Structural matching is conservative by default: the needle must contain at
least three non-blank lines and both the first and last anchor lines must
carry a distinctive 4+ character alphanumeric token. Callers can relax this
with structural_require_anchored_lines: "either" | "none",
structural_min_nonblank_lines: N, or structural_anchor_chars: N. Pass
strip_line_numbers: true to apply edit_strip_line_number_prefixes to
old_text before matching.
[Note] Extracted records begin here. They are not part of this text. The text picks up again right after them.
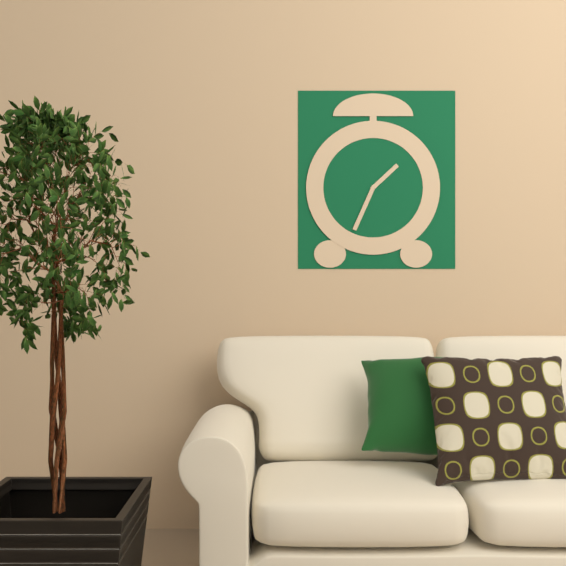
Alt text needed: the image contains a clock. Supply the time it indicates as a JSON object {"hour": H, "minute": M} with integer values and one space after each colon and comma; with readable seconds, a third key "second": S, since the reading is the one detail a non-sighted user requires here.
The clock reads {"hour": 1, "minute": 34}
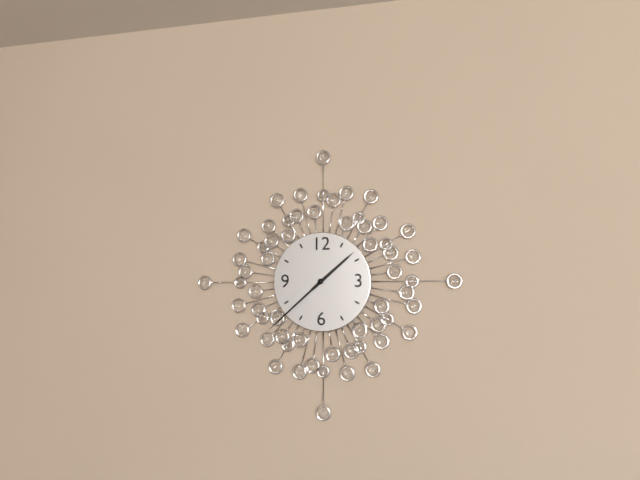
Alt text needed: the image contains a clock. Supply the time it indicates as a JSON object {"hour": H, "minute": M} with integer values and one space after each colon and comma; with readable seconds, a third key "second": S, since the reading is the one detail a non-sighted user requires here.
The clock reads {"hour": 1, "minute": 38}
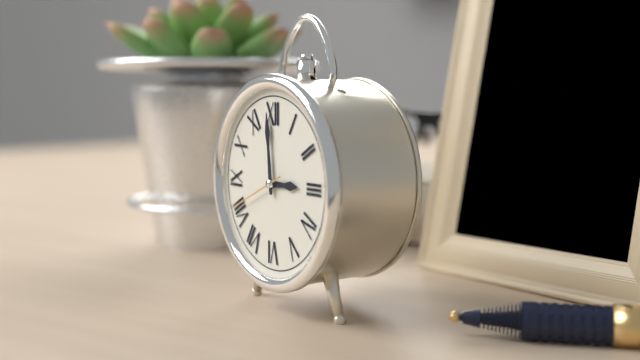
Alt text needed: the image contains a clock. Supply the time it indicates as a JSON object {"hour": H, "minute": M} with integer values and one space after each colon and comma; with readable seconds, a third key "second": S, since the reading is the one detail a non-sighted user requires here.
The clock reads {"hour": 2, "minute": 59, "second": 41}
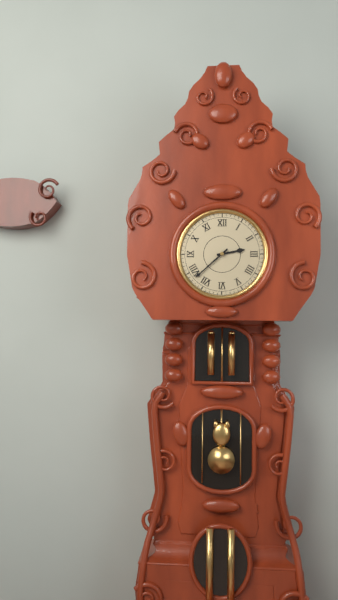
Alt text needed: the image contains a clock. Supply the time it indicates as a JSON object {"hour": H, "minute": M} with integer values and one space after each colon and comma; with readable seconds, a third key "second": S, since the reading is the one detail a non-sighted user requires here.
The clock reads {"hour": 2, "minute": 38}
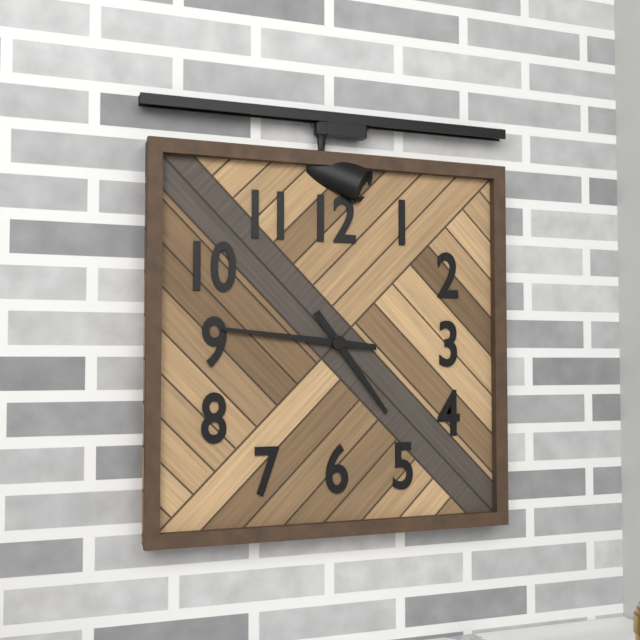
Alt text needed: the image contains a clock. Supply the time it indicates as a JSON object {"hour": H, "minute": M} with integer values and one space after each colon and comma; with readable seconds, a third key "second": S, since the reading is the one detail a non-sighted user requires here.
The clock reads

Successful line/structural matches surface a
whitespace_explanation field describing the dominant difference between
the needle and the matched span.
std/artifact/web
Safe helpers for small generated HTML/CSS/JS artifacts:
| Function | Description |
|---|---|
web_artifact_extract(html) | Extract <script>, <style>, and body fragments with tag-balance errors and provenance |
web_artifact_text_fallback(html, options?) | Strip script/style/markup into a compact text fallback for hosts without embedded UI support |
web_artifact_validate(html, options?) | Return a machine-readable validation report with fragments, warnings, errors, error codes, text fallback, hashes, and provenance |
web_artifact_apply_patch(html, old_text, new_text, options?) | Compose std/edit patching with web artifact validation and changed-region checks |
Validation rejects unclosed core tags, obvious network calls or external
resources, forbidden host bridge calls, dangerous navigation, and inline
secret-like values via secret_scan. It does not parse or execute HTML.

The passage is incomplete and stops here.